◆ PROBLEM TO SOLVE ◆
Your answer should be the lines below from the one with "ayında satılan 342" to the one with "Oyunu Ücretsiz Verecek", both included, given again exactly and with nothing added.

(Saved entries)
________

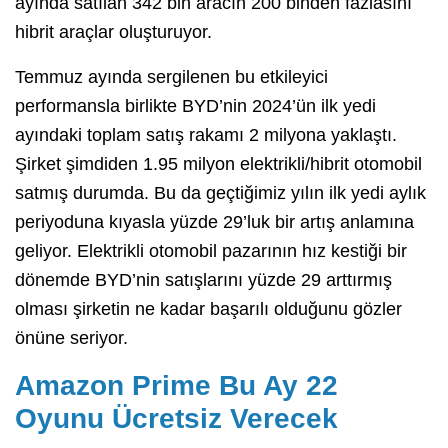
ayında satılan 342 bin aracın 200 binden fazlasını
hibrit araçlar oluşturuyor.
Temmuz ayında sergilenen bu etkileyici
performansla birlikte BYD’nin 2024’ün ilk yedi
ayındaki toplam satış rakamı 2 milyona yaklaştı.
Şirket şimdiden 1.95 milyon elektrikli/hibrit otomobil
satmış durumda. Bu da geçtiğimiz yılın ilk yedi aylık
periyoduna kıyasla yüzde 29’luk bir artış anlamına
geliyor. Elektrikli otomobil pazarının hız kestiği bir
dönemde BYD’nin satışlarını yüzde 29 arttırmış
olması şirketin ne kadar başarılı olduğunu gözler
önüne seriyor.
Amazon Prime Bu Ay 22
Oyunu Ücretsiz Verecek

________

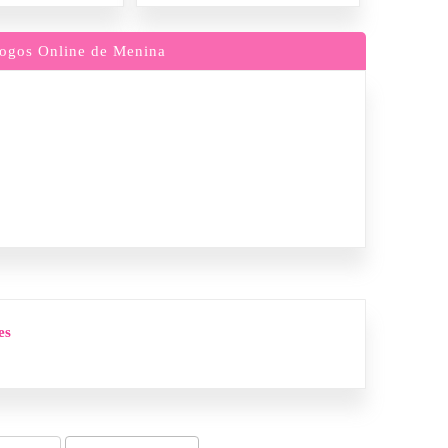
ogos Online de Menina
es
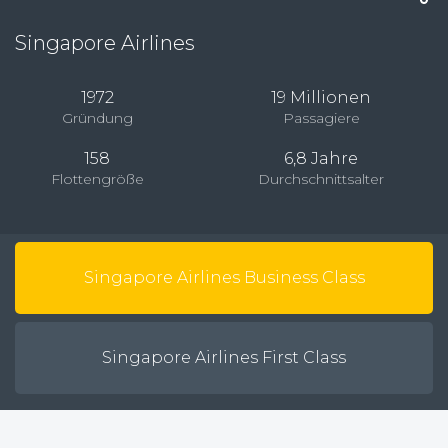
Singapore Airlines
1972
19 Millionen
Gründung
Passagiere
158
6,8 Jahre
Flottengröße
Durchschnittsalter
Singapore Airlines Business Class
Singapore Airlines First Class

________

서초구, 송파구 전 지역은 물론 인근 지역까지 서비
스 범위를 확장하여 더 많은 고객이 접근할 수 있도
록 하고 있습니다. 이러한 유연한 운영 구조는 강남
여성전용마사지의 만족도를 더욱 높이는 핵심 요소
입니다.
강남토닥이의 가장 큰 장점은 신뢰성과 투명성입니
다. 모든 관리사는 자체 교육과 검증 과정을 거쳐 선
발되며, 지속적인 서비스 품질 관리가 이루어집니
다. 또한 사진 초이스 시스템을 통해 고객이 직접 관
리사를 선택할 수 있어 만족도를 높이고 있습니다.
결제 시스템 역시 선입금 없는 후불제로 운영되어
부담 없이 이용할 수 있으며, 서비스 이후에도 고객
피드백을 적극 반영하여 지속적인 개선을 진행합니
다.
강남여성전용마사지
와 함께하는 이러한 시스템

________

◆ EXERCISE RESPONSE ◆
ayında satılan 342 bin aracın 200 binden fazlasını
hibrit araçlar oluşturuyor.
Temmuz ayında sergilenen bu etkileyici
performansla birlikte BYD’nin 2024’ün ilk yedi
ayındaki toplam satış rakamı 2 milyona yaklaştı.
Şirket şimdiden 1.95 milyon elektrikli/hibrit otomobil
satmış durumda. Bu da geçtiğimiz yılın ilk yedi aylık
periyoduna kıyasla yüzde 29’luk bir artış anlamına
geliyor. Elektrikli otomobil pazarının hız kestiği bir
dönemde BYD’nin satışlarını yüzde 29 arttırmış
olması şirketin ne kadar başarılı olduğunu gözler
önüne seriyor.
Amazon Prime Bu Ay 22
Oyunu Ücretsiz Verecek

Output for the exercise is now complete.